> **DOCUMENT SOURCE**
----------------------------------------
Live Report

CERNUNNOS PAGAN FEST 2020 - Jour 2 - La Ferme Du Buisson - 23/2/2020

 
Dimanche 23 février, retour à la Ferme du Buisson dès le début de l’après-midi pour une nouvelle flopée de groupes à découvrir ou revoir sur scène. Le premier de la journée est une découverte pour moi, il s’agit de Frekkr, un groupe nancéen jouant du black viking, avec des paroles en français s’il vous plaît. Ce qui pour moi est un mal pour un bien, en fonction des conditions d’écoute : l’acoustique de l’Abreuvoir ne m’a pas vraiment permis de saisir plus que quelques mots par ci par là des paroles, ce qui est un peu frustrant vu que certains des titres des quatre artistes sont vraiment jolis, comme « Des cendres renaîtront les mondes » ou « Le Sort des Parjures ». Batterie, guitares, basse, chant clair et saturé en alternance, paroles vraisemblablement inspirées, il y a de bons éléments pour que le tout soit intéressant, mais l’ensemble produit quand même une impression un peu jeune et timide, et le public n’est pas encore à fond.
----------------------------------------
> **LIGNES FOURNIES**

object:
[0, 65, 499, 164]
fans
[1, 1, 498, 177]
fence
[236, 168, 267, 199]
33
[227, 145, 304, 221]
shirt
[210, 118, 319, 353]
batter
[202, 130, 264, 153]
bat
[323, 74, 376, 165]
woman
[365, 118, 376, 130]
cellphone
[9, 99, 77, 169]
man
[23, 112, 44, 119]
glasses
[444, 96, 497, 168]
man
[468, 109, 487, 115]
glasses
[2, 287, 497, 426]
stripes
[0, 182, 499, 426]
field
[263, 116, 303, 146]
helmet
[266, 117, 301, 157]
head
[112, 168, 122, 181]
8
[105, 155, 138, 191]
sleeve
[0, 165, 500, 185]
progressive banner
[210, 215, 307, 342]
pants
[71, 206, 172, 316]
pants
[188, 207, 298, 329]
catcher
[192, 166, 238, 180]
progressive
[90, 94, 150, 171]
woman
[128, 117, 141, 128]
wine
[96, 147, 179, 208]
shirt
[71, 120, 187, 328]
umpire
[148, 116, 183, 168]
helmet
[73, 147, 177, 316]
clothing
----------------------------------------
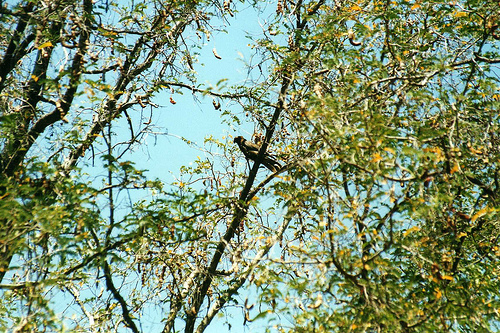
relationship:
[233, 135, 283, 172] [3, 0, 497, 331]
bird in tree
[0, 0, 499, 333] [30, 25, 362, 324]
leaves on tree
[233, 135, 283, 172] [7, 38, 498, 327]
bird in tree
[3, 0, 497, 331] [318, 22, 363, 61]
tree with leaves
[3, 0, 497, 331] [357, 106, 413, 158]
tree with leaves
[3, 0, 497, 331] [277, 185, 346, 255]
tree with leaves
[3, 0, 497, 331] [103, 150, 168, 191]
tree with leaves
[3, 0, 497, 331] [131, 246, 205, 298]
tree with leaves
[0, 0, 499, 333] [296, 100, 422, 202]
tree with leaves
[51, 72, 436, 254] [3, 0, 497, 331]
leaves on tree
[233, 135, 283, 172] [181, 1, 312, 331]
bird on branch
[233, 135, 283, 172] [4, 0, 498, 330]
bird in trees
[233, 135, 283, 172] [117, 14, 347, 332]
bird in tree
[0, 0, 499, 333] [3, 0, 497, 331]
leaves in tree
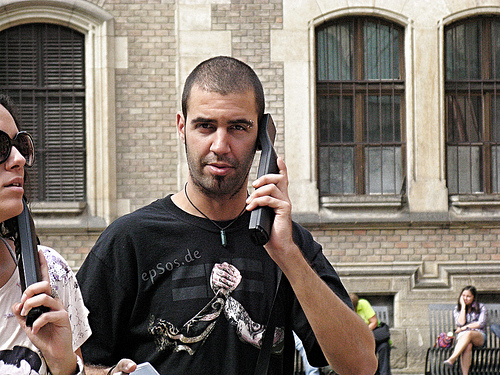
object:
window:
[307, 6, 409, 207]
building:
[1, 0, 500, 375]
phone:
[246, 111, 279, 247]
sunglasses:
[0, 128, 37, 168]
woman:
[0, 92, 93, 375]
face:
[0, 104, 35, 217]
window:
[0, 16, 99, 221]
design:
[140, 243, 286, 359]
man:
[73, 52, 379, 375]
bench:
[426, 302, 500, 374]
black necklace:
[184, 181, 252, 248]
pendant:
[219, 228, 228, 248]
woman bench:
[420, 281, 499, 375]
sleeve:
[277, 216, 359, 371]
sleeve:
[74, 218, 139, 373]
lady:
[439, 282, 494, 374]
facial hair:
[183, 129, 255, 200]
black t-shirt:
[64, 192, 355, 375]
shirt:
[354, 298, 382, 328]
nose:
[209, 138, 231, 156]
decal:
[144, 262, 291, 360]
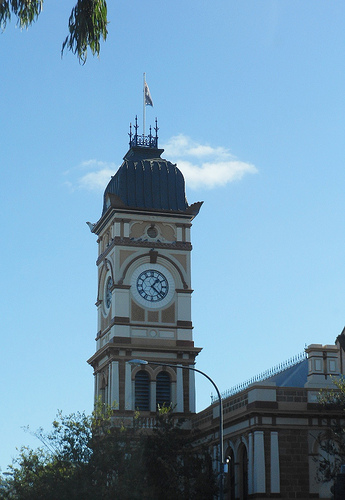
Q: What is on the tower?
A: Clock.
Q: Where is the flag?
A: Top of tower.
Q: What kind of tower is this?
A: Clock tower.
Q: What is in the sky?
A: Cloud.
----------------------------------------
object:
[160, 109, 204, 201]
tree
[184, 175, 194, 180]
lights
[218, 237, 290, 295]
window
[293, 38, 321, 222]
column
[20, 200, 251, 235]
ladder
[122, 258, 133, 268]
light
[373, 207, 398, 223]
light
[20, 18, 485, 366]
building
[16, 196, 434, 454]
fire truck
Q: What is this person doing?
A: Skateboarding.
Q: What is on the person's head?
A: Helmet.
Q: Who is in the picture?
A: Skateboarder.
----------------------------------------
> **EXERCICES À FAIRE**
1/ Extrayez le compte rendu de concert en entier, à l'identique.
2/ Affichez toutes les lignes où figure le mot « this ».

> **RÉPONSES AUX EXERCICES**
1/
Live Report

CERNUNNOS PAGAN FEST 2020 - Jour 2 - La Ferme Du Buisson - 23/2/2020

 
Dimanche 23 février, retour à la Ferme du Buisson dès le début de l’après-midi pour une nouvelle flopée de groupes à découvrir ou revoir sur scène. Le premier de la journée est une découverte pour moi, il s’agit de Frekkr, un groupe nancéen jouant du black viking, avec des paroles en français s’il vous plaît. Ce qui pour moi est un mal pour un bien, en fonction des conditions d’écoute : l’acoustique de l’Abreuvoir ne m’a pas vraiment permis de saisir plus que quelques mots par ci par là des paroles, ce qui est un peu frustrant vu que certains des titres des quatre artistes sont vraiment jolis, comme « Des cendres renaîtront les mondes » ou « Le Sort des Parjures ». Batterie, guitares, basse, chant clair et saturé en alternance, paroles vraisemblablement inspirées, il y a de bons éléments pour que le tout soit intéressant, mais l’ensemble produit quand même une impression un peu jeune et timide, et le public n’est pas encore à fond.

2/
Q: What kind of tower is this?
Q: What is this person doing?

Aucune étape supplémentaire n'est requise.